▶ _What you are asked to do_: Using the line that contains "fx_px: 1061" as the start, restate each line word for word through the final line of the material below, and return only those.

(Exercise data)

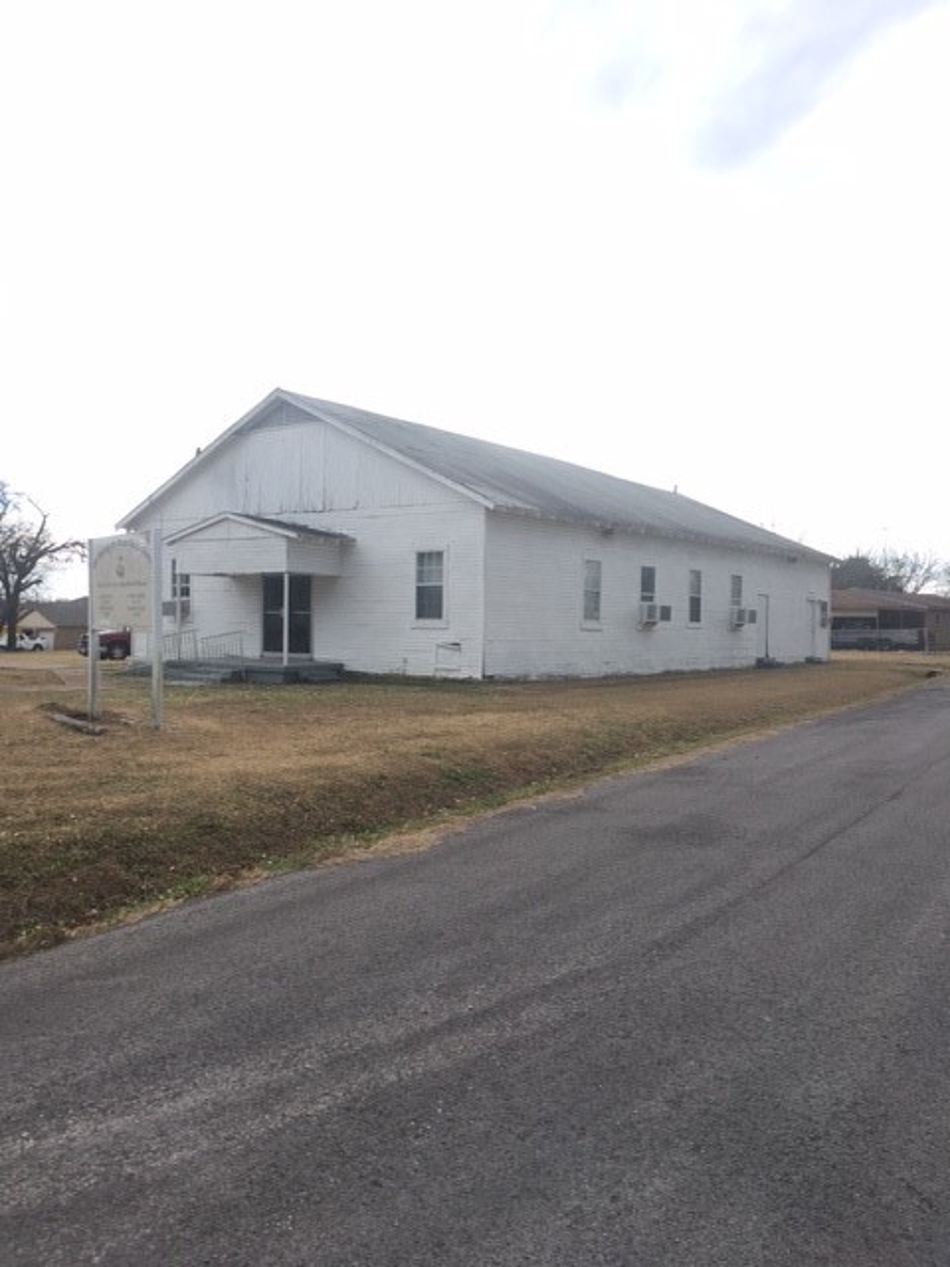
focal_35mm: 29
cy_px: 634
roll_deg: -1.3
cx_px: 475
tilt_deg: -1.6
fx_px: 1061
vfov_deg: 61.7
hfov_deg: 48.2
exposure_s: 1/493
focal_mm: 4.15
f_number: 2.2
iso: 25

(End Exercise data)

▶ _Answer to this exercise_:
fx_px: 1061
vfov_deg: 61.7
hfov_deg: 48.2
exposure_s: 1/493
focal_mm: 4.15
f_number: 2.2
iso: 25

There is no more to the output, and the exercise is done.